Distinguishing the filled volume in which a branching network occupies is equivalent to:

\[ v_n \propto l_n^3 \]

In Euclidean space, this can be approximated by a sphere:

\[ v_n = \frac{4}{3} \pi l_n^{2/3} \]

Equation 12

This gives the total volume filled by the network as:

\[ V_{\text{net}} = n_k v_k \propto n_k l_k^3 \]

Equation 13

where the occupied volume \( V_{\text{net}} \) is preserved throughout and can be approximated at any arbitrary branching level \(k\) as \(V_{\text{net}} \propto n_k l_k^3\).

Differential Box-Counting Methodology

To derive the mass \( M_k \) of an individual by its branch volume \(V_B\), a non-fractal quantity is expressed as:

\[ V_B = v_i L^3 \]

Equation 14

where \(v_i\) is the volume in units of length \(L^3\).
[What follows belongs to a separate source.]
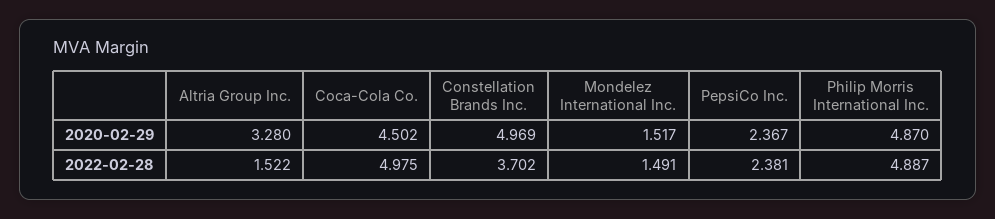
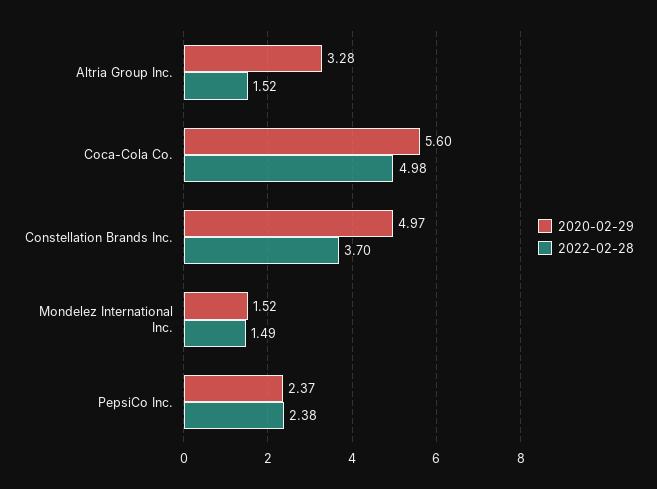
2020-02-29, Coca-Cola Co.: 4.502 -> 5.6
2020-02-29, Philip Morris International Inc.: 4.87 -> none
2022-02-28, Philip Morris International Inc.: 4.887 -> none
If we display a three-dimensional object in two dimensions, looking perpendicular to the principal axis of the network, the area \(A \approx V_{\text{net}}^{2/3}\) from Equation 7 can be expressed as:

\[ A \propto n^{2/3} l_N^{2} \]

Equation 15

Measuring such an object with boxes \( \varepsilon^2 \) of area becomes:

\[ A \propto V_B^{1/2} l_N^{3/2} r_N \propto L^{3/2} l_N^{3/2} r_N \]

Equation 16

The number of boxes required to measure the object is:

\[ N(\varepsilon) \propto \frac{A}{\varepsilon^2} \propto L^{3/2} l_N^{3/2} (\varepsilon r_N) \]

Equation 17

As \( \varepsilon \to 0 \), \( \dim \to 2 \), and for the smallest observed branch size, \( \varepsilon \), it becomes:

\[ N(\varepsilon) \propto \varepsilon^{3/2} \]

revealing the fractal dimension of branching network volume to be \( d = \frac{3}{2} \) (West et al., unpublished).

FracLac Analysis Procedures

Images were analyzed using the open-source image analysis software FracLac for ImageJ. The fractal dimension was calculated using both regular box-counting and the differential box-count technique. For differential box-counting, a power series with an exponentially increasing box size factor of 0.1 was used.